INSTRUCTION: Please copy out, word for word, the lines between the one containing "genus: Paspalum" and the one containing "order: Perciformes", inclusive.
>> Begin SUPPLIED DATA
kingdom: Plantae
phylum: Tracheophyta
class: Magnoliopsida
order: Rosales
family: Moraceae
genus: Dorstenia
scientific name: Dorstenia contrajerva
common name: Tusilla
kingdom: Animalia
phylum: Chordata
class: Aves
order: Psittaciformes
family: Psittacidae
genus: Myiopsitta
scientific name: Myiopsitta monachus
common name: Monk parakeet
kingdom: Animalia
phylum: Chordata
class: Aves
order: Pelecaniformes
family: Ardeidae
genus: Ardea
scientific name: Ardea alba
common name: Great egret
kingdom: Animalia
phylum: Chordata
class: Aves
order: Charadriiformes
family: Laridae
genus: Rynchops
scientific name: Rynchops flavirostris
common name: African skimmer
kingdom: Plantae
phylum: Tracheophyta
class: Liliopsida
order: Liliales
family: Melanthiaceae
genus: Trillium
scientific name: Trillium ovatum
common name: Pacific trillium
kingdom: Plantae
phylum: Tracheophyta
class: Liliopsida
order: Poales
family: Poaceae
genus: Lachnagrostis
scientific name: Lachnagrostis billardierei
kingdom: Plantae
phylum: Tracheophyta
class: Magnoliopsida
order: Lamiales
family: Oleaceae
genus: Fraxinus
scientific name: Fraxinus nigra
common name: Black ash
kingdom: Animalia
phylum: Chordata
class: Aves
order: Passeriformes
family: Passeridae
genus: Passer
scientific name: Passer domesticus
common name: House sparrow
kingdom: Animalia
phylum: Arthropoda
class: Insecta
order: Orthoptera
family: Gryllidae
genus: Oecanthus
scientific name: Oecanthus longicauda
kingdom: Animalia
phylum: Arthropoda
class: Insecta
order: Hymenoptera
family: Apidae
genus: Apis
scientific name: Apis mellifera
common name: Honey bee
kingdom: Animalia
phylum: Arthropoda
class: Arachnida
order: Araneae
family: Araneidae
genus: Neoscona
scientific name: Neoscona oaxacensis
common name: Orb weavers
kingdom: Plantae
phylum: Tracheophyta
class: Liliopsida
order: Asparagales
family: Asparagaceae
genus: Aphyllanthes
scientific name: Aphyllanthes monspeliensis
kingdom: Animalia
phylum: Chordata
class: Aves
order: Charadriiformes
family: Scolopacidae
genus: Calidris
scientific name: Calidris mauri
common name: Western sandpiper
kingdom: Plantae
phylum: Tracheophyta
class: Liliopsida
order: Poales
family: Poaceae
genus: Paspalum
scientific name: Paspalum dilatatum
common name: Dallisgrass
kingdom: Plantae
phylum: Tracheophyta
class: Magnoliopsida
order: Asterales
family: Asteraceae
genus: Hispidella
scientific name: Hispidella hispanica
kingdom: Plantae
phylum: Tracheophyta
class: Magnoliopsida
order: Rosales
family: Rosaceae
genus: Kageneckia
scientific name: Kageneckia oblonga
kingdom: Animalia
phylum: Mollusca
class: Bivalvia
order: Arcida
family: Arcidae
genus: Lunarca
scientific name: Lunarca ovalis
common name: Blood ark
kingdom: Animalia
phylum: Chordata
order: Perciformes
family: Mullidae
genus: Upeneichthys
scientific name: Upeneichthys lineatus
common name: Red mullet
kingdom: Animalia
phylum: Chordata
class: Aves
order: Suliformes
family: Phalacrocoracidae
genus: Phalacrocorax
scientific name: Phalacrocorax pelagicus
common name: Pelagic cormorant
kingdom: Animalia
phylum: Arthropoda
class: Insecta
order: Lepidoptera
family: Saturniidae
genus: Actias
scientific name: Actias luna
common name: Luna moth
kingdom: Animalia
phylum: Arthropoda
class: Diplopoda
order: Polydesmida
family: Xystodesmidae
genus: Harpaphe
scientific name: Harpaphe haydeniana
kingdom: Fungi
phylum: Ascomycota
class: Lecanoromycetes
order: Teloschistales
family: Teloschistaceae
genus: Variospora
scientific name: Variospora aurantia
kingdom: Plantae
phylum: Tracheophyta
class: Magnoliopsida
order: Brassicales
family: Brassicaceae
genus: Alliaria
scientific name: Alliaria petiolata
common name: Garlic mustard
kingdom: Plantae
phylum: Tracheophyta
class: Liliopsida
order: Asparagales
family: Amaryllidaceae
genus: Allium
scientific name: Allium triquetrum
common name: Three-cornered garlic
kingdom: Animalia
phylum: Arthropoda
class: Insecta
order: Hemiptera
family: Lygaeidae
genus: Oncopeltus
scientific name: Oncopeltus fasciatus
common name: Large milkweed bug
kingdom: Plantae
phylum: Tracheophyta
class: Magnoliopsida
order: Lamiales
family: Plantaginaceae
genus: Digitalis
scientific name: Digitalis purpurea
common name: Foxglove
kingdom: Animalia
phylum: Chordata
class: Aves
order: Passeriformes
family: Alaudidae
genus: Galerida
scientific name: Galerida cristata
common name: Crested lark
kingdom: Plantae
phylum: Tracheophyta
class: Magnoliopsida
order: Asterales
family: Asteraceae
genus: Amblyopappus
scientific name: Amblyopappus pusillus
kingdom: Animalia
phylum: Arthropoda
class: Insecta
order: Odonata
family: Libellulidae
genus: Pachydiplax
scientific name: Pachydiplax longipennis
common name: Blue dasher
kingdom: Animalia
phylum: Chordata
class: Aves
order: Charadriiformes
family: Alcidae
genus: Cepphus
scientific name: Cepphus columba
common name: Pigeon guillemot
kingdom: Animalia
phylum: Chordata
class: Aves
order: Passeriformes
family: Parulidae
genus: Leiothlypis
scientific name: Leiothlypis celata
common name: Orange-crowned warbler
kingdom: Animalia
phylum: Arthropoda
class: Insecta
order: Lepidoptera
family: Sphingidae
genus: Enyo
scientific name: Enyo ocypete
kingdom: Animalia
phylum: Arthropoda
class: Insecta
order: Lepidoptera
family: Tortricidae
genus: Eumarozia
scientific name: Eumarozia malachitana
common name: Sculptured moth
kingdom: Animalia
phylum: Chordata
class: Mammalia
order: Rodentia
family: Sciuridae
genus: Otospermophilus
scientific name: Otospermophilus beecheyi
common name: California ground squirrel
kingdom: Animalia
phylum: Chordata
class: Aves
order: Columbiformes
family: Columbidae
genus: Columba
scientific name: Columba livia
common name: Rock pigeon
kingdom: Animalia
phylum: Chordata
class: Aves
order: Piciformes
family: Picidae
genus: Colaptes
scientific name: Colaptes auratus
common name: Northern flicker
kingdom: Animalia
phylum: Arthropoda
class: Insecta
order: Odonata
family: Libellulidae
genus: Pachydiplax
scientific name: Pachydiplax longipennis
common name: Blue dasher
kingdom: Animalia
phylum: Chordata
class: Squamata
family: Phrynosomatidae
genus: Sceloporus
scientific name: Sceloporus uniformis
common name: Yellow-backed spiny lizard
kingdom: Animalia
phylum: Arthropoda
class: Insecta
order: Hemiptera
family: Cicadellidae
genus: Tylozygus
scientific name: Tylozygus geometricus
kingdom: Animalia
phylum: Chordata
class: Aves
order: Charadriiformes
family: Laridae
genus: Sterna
>> End SUPPLIED DATA
RESULT:
genus: Paspalum
scientific name: Paspalum dilatatum
common name: Dallisgrass
kingdom: Plantae
phylum: Tracheophyta
class: Magnoliopsida
order: Asterales
family: Asteraceae
genus: Hispidella
scientific name: Hispidella hispanica
kingdom: Plantae
phylum: Tracheophyta
class: Magnoliopsida
order: Rosales
family: Rosaceae
genus: Kageneckia
scientific name: Kageneckia oblonga
kingdom: Animalia
phylum: Mollusca
class: Bivalvia
order: Arcida
family: Arcidae
genus: Lunarca
scientific name: Lunarca ovalis
common name: Blood ark
kingdom: Animalia
phylum: Chordata
order: Perciformes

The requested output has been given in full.